Question

the vector diagram above represents the horizontal component, $f_h$, and the vertical component, $f_v$, of a 24 - newton force acting at 35° above the horizontal. what are the magnitudes of the horizontal and vertical components?
a) $f_h = 14 n$ and $f_v = 20 n$
b) $f_h = 20 n$ and $f_v = 14 n$
c) $f_h = 4.9 n$ and $f_v = 3.5 n$
d) $f_h = 3.5 n$ and $f_v = 4.9 n$

Explanation:

Step1: Find horizontal - component formula

The formula for the horizontal component of a force $F$ with an angle $\theta$ with the horizontal is $F_H = F\cos\theta$. Here, $F = 24\ N$ and $\theta=35^{\circ}$.
$F_H=24\times\cos(35^{\circ})$
Since $\cos(35^{\circ})\approx0.819$, then $F_H = 24\times0.819 = 19.656\ N\approx20\ N$.

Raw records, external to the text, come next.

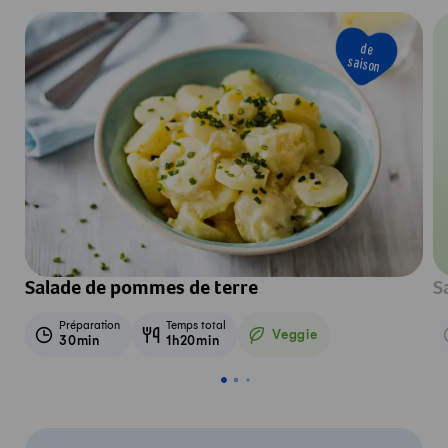
de
saison
Salade de pommes de terre
S
Préparation
Temps total
Veggie
30min
1h20min
Veggie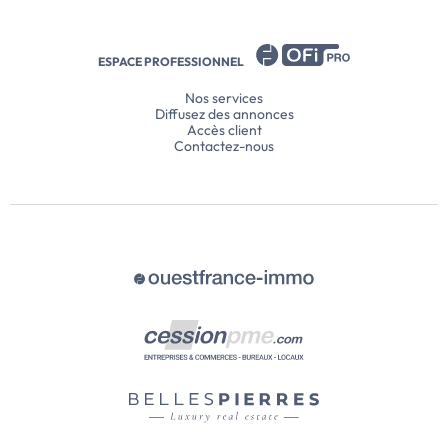
ESPACE PROFESSIONNEL
Nos services
Diffusez des annonces
Accès client
Contactez-nous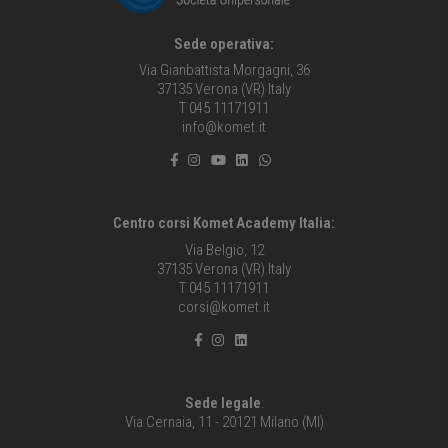
Sede operativa:
Via Gianbattista Morgagni, 36
37135 Verona (VR) Italy
T 045 11171911
info@komet.it
Centro corsi Komet Academy Italia:
Via Belgio, 12
37135 Verona (VR) Italy
T 045 11171911
corsi@komet.it
Sede legale
:
Via Cernaia, 11 - 20121 Milano (MI)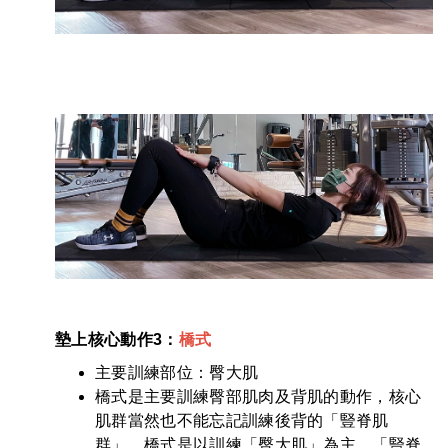
墊上核心
動作3
：
橋式
主要訓練部位：臀大肌
橋式是主要訓練臀部肌肉及背肌的動作，核心
肌群當然也不能忘記訓練後背的「豎脊肌
群」。橋式是以訓練「臀大肌」為主、「豎脊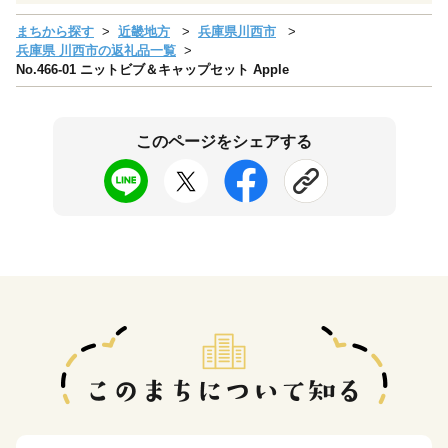
まちから探す
近畿地方
兵庫県川西市
兵庫県 川西市の返礼品一覧
No.466-01 ニットビブ＆キャップセット Apple
このページをシェアする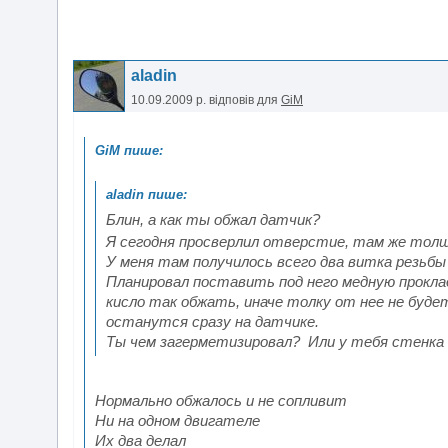
aladin
10.09.2009 р.
відповів для
GiM
Блин, а как ты обжал датчик?
Я сегодня просверлил отверстие, там же тол
У меня там получилось всего два витка резьбы
Планировал поставить под него медную проклад
кисло так обжать, иначе толку от нее не буд
останутся сразу на датчике.
Ты чем загерметизировал? Или у тебя стенк
Нормально обжалось и не сопливит
Ни на одном двигателе
Их два делал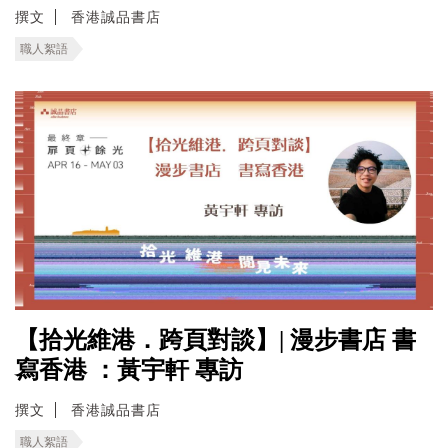
撰文
香港誠品書店
職人絮語
【拾光維港．跨頁對談】| 漫步書店 書
寫香港 ：黃宇軒 專訪
撰文
香港誠品書店
職人絮語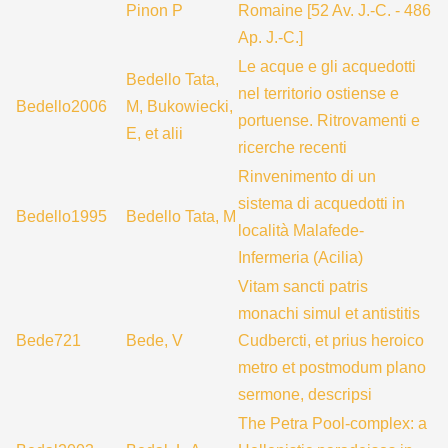
Pinon P
Romaine [52 Av. J.-C. - 486
Ap. J.-C.]
Le acque e gli acquedotti
Bedello Tata,
nel territorio ostiense e
Bedello2006
M, Bukowiecki,
portuense. Ritrovamenti e
E, et alii
ricerche recenti
Rinvenimento di un
sistema di acquedotti in
Bedello1995
Bedello Tata, M
località Malafede-
Infermeria (Acilia)
Vitam sancti patris
monachi simul et antistitis
Bede721
Bede, V
Cudbercti, et prius heroico
metro et postmodum plano
sermone, descripsi
The Petra Pool-complex: a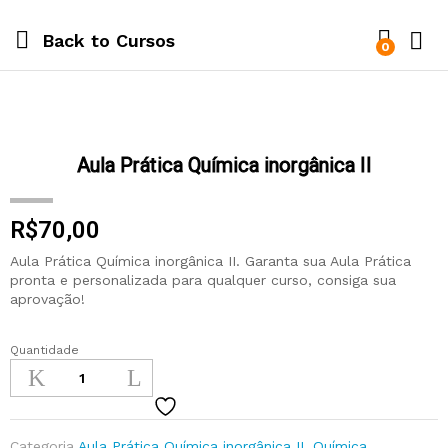
Back to
Cursos
0
Aula Prática Química inorgânica II
R$
70,00
Aula Prática Química inorgânica II. Garanta sua Aula Prática
pronta e personalizada para qualquer curso, consiga sua
aprovação!
Quantidade
Categoria
Aula Prática Química inorgânica II
,
Química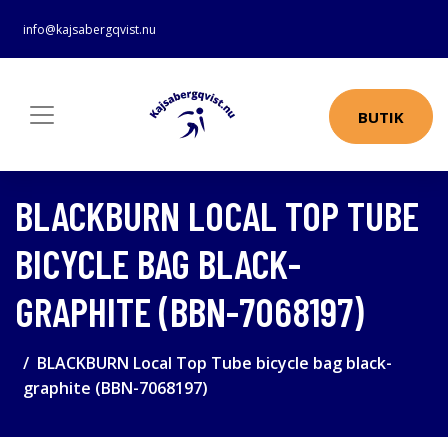
info@kajsabergqvist.nu
BUTIK
BLACKBURN LOCAL TOP TUBE
BICYCLE BAG BLACK-
GRAPHITE (BBN-7068197)
BLACKBURN Local Top Tube bicycle bag black-
graphite (BBN-7068197)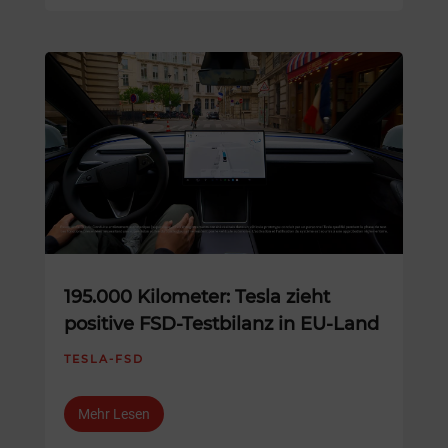
195.000 Kilometer: Tesla zieht
positive FSD-Testbilanz in EU-Land
TESLA-FSD
Mehr Lesen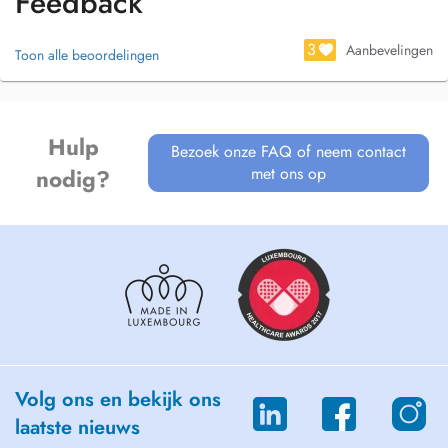
Feedback
3
Aanbevelingen
Toon alle beoordelingen
Hulp
Bezoek onze FAQ of neem contact
met ons op
nodig?
Volg ons en bekijk ons
laatste nieuws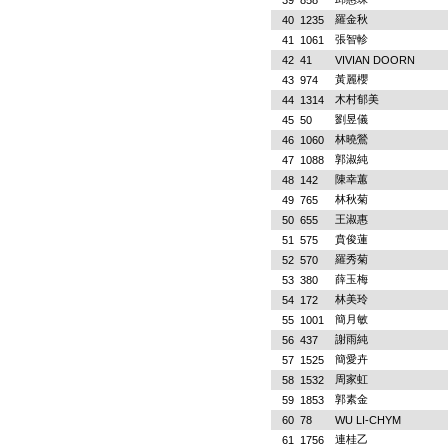
39
858
羅金秋
40
1235
張智軫
41
1061
42
41
VIVIAN DOORN
黃麗櫻
43
974
木村郁美
44
1314
劉昱儀
45
50
林曉鶯
46
1060
郭淑純
47
1088
陳幸蕙
48
142
林秋菊
49
765
王淑惠
50
655
賁俊蓮
51
575
羅秀菊
52
570
薛玉梅
53
380
林美玲
54
172
簡月敏
55
1001
謝雨純
56
437
簡愛卉
57
1525
周家虹
58
1532
郭素金
59
1853
60
78
WU LI-CHYM
連桂乙
61
1756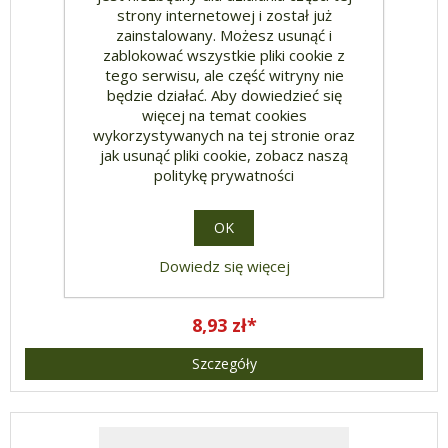
strony internetowej i został już
zainstalowany. Możesz usunąć i
zablokować wszystkie pliki cookie z
tego serwisu, ale część witryny nie
będzie działać. Aby dowiedzieć się
więcej na temat cookies
wykorzystywanych na tej stronie oraz
jak usunąć pliki cookie, zobacz naszą
politykę prywatności
MISTERIUM EUCHARYSTII
OK
Dowiedz się więcej
8,93 zł*
Szczegóły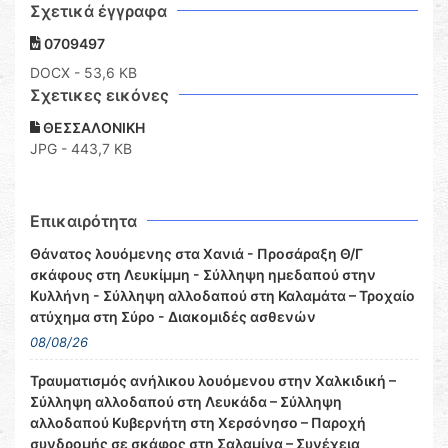
Σχετικά έγγραφα
0709497
DOCX
- 53,6 KB
Σχετικες εικόνες
ΘΕΣΣΑΛΟΝΙΚΗ
JPG - 443,7 KB
Επικαιρότητα
Θάνατος λουόμενης στα Χανιά - Προσάραξη Θ/Γ
σκάφους στη Λευκίμμη - Σύλληψη ημεδαπού στην
Κυλλήνη - Σύλληψη αλλοδαπού στη Καλαμάτα – Τροχαίο
ατύχημα στη Σύρο - Διακομιδές ασθενών
08/08/26
Τραυματισμός ανήλικου λουόμενου στην Χαλκιδική –
Σύλληψη αλλοδαπού στη Λευκάδα – Σύλληψη
αλλοδαπού Κυβερνήτη στη Χερσόνησο – Παροχή
συνδρομής σε σκάφος στη Σαλαμίνα – Συνέχεια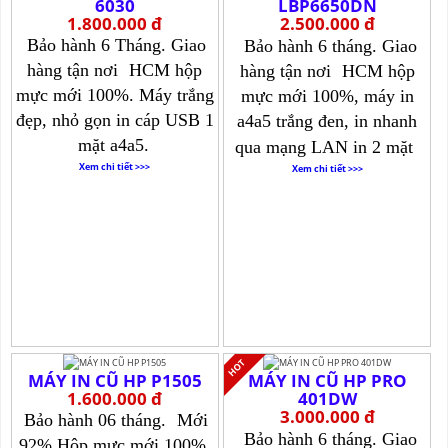
6030
LBP6650DN
1.800.000 đ
2.500.000 đ
Bảo hành 6 Tháng. Giao
Bảo hành 6 tháng. Giao
hàng tận nơi
HCM hộp
hàng tận nơi
HCM hộp
mực mới 100%. Máy trắng
mực mới 100%, máy in
đẹp, nhỏ gọn in cáp USB 1
a4a5 trắng đen, in nhanh
mặt a4a5.
qua mạng LAN in 2 mặt
Xem chi tiết >>>
Xem chi tiết >>>
MÁY IN CŨ HP P1505
MÁY IN CŨ HP PRO
1.600.000 đ
401DW
3.000.000 đ
Bảo hành 06 tháng.
Mới
Bảo hành 6 tháng. Giao
92% Hộp mực mới 100%.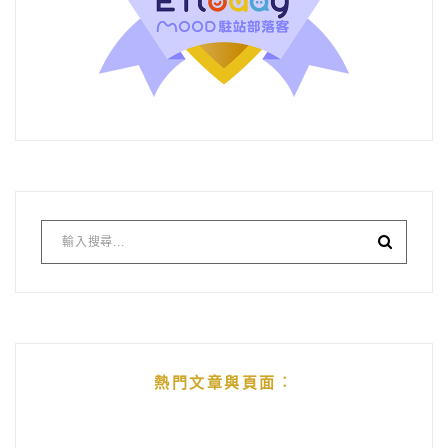
熱門文章與頁面︰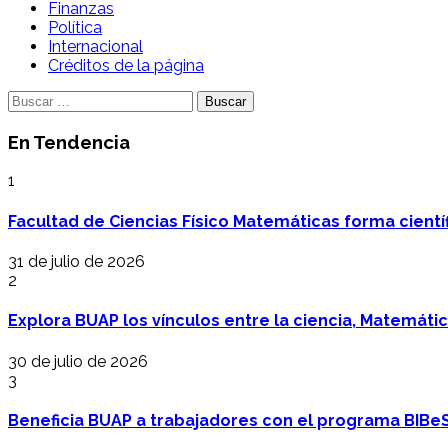
Finanzas
Política
Internacional
Créditos de la página
Buscar:
En Tendencia
1
Facultad de Ciencias Físico Matemáticas forma cientí
31 de julio de 2026
2
Explora BUAP los vínculos entre la ciencia, Matemáti
30 de julio de 2026
3
Beneficia BUAP a trabajadores con el programa BIBe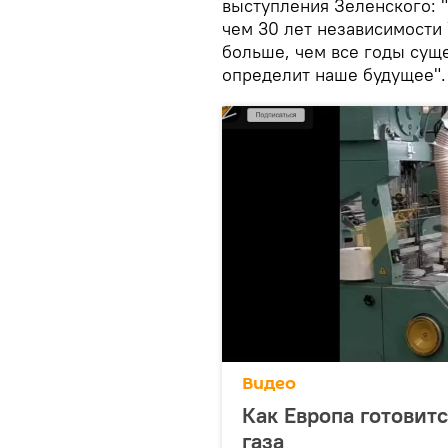
выступления Зеленского: 
чем 30 лет независимости
больше, чем все годы сущ
определит наше будущее".
Видео
Как Европа готовит
газа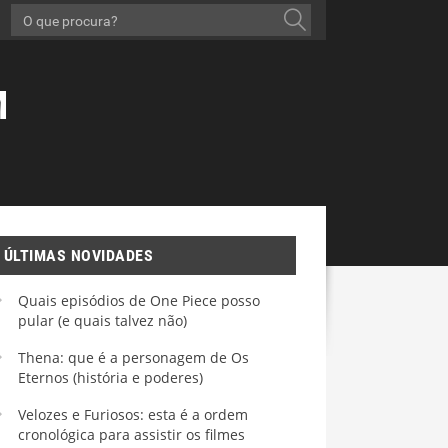
M
ÚLTIMAS NOVIDADES
Quais episódios de One Piece posso
pular (e quais talvez não)
Thena: que é a personagem de Os
Eternos (história e poderes)
Velozes e Furiosos: esta é a ordem
cronológica para assistir os filmes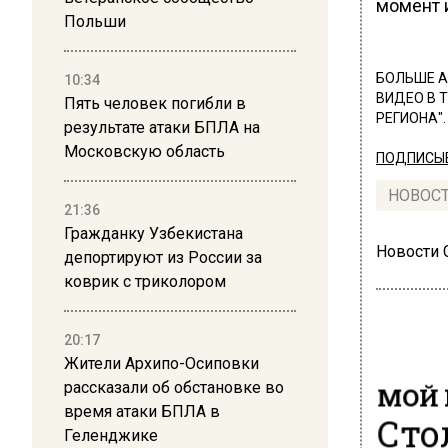
момент и
Польши
БОЛЬШЕ А
10:34
ВИДЕО В 
Пять человек погибли в
РЕГИОНА".
результате атаки БПЛА на
Московскую область
ПОДПИСЫВ
НОВОС
21:36
Гражданку Узбекистана
Новости
депортируют из России за
коврик с триколором
20:17
Жители Архипо-Осиповки
рассказали об обстановке во
МОЙ 
время атаки БПЛА в
Сто
Геленджике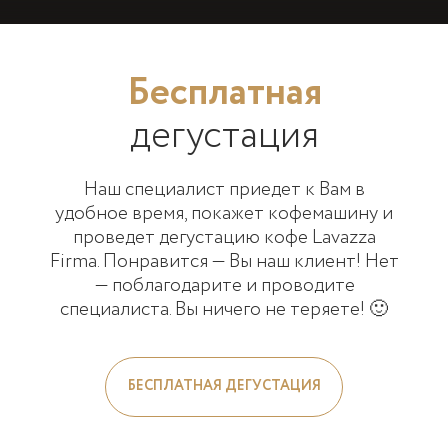
Бесплатная
дегустация
Наш специалист приедет к Вам в
удобное время, покажет кофемашину и
проведет дегустацию кофе Lavazza
Firma. Понравится — Вы наш клиент! Нет
— поблагодарите и проводите
специалиста. Вы ничего не теряете! 🙂
БЕСПЛАТНАЯ ДЕГУСТАЦИЯ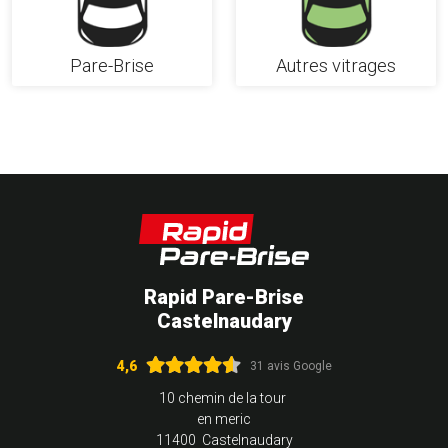
Pare-Brise
Autres vitrages
Rapid Pare-Brise
Castelnaudary
4,6
31 avis Google
10 chemin de la tour
en meric
11400 Castelnaudary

Step2: Find vertical - component formula

The formula for the vertical component of a force $F$ with an angle $\theta$ with the horizontal is $F_V = F\sin\theta$. Here, $F = 24\ N$ and $\theta = 35^{\circ}$.
$F_V=24\times\sin(35^{\circ})$
Since $\sin(35^{\circ})\approx0.574$, then $F_V=24\times0.574 = 13.776\ N\approx14\ N$.

Answer:

B. $F_H = 20\ N$ and $F_V = 14\ N$